Full documentation here.

You may want to train a model for your specific environment. For example, you may find that one of your sites is producing false positives due to a source of sound not in the buzzdetect training set. Or else, you may want to tinker with the existing metadata and train a new model on the modified result. You could even train a buzzdetect model on an entirely new dataset to try to monitor different sounds such as frog calls, traffic density, or weather events (though we can't promise performance for these tasks). Following is a bare-bones guide to training a new model:

  1. Obtain training audio files and a corresponding metadata CSV
  • Optionally, you can create a CSV containing custom weights for each class
  • See the full documentation for details on the audio data and contents of the metadata CSV.

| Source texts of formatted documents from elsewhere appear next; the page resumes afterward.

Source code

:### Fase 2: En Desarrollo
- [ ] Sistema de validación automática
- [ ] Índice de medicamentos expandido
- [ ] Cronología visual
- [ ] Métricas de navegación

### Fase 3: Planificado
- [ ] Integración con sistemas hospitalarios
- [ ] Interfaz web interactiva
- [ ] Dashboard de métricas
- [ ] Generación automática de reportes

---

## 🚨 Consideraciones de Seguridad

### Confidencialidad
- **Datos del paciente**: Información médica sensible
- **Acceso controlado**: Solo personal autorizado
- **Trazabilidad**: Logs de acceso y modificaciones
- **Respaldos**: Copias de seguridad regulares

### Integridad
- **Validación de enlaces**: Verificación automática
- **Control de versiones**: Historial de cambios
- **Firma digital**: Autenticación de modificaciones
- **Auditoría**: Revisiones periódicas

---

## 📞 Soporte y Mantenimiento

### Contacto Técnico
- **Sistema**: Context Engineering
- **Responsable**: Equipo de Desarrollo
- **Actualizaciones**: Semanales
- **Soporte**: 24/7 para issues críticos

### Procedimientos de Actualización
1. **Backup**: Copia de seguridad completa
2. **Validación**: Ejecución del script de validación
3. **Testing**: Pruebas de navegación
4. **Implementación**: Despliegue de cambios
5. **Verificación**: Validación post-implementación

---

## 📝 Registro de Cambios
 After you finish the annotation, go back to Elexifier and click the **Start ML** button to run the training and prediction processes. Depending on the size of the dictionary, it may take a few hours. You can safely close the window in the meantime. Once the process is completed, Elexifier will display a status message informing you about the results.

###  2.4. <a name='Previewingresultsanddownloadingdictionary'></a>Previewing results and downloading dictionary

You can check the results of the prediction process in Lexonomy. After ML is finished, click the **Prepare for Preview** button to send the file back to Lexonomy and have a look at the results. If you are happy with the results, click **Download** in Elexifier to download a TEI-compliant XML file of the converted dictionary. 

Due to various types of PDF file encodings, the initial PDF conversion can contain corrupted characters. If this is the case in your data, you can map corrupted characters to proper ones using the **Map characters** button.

  1. Place the training audio in ./training/audio and the metadata in ./training/metadata
    • If you're using custom weights, place the weights file in ./training/weights
  2. Open a terminal in the root project directory
  3. Run the command conda activate ./environment
  4. Run the command python buzzdetect.py train --modelname [any model name you like] --metadata [name of your metadata csv]
    • If you're using weights, also include the option --weights [name of your weights csv]
  5. A new tensorflow model will be trained and saved to ./models/[your chosen model name]
  6. Your model is now ready for use in analysis!